Après l’étape législative, place à l’étape opérationnelle, qui est la plus difficile. L’entrée en vigueur des dispositions de la loi ne sera pas acceptée par tout le monde, surtout que ces dispositions imposent que la culture, la transformation et la commercialisation soient strictement encadrées par l’agence. Il faut s’attendre donc à ce que des poches de résistance à ce nouvel environnement voient le jour et soient probablement soutenues par les narcotrafiquants.
«L’Agence nationale de régulation des activités liées au cannabis doit disposer de moyens suffisants pour assurer ses attributions. Pour mener à bien ses objectifs, ses ressources humaines doivent être qualifiées et en phase avec la réalité de la population afin de tisser de bons rapports avec les personnes concernées», souligne Chakib Al Khayari, coordinateur du collectif pour la légalisation du cannabis.

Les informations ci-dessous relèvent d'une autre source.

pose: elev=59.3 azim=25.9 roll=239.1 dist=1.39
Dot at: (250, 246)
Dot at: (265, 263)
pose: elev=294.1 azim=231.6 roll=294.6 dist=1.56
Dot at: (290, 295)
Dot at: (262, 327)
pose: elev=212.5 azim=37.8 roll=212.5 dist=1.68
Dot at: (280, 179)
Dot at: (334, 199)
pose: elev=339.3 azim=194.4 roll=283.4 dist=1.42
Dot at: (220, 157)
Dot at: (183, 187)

En effet, la légalisation n’est pas seulement une bataille réglementaire, mais aussi économique et sociale. Car pour s’inscrire dans ce nouveau dispositif, les exploitants doivent y trouver leur intérêt. Dans son dernier rapport, le Conseil économique, social et environnemental (CESE) a prôné d’instaurer une stratégie intégrée englobant plusieurs aspects. Ses conclusions sont basées sur un processus d’écoute et de consultation d’acteurs institutionnels, d’experts, d’élus locaux, d’associations et de réseaux de citoyens vivant dans les zones concernées.

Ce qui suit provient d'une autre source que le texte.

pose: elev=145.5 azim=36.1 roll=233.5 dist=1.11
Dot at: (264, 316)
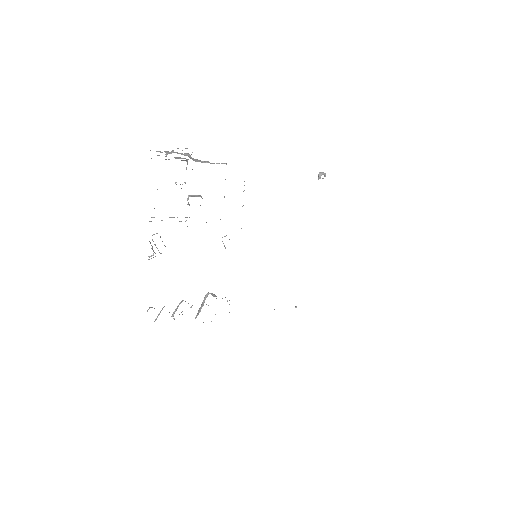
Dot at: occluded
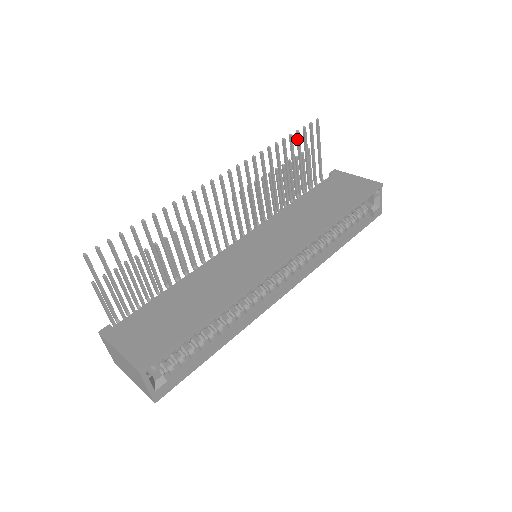
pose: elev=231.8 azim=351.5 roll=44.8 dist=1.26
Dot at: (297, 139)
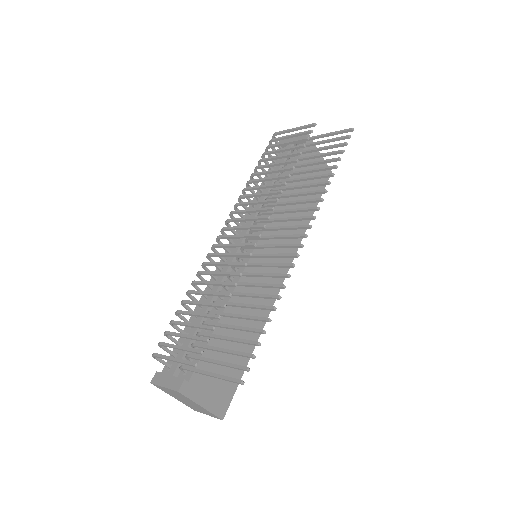
Dot at: (336, 153)
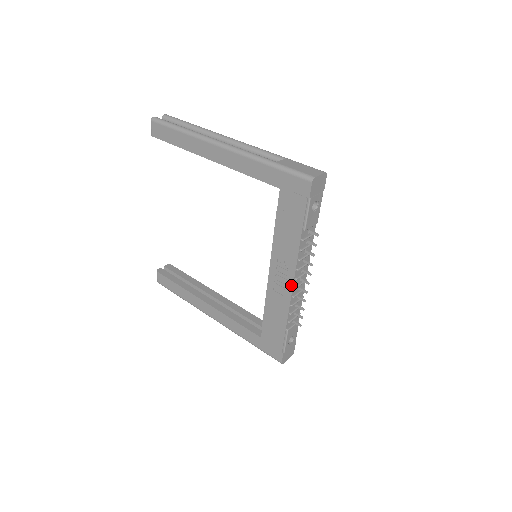
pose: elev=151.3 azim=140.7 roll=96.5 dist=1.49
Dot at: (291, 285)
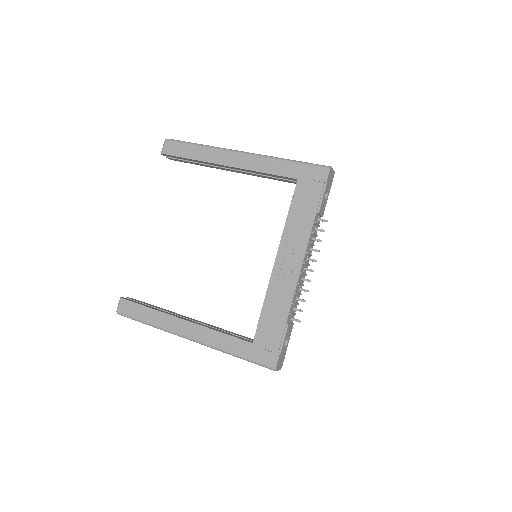
Dot at: (299, 269)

Cette stratégie devrait porter sur un modèle social vertueux, un système de production agroalimentaire optimisé, innovant et durable, une forme d’économie régulée sans entraves et une insertion favorable pour le Maroc dans un marché international licite en développement permanent.
«Les agriculteurs de cannabis doivent être regroupés en coopératives et associations afin de les encadrer sur le plan technique, de faire le suivi des cultures, d’utiliser les meilleures intrants, notamment les semences et les produits phytosanitaires conformément aux orientations de l’Agence nationale de régulation des activités liées au cannabis. Après les récoltes, il est recommandé de bien valoriser les produits pour assurer le meilleur revenu aux exploitants», souligne Mohamed Remahi, militant associatif dans la région de Taounate.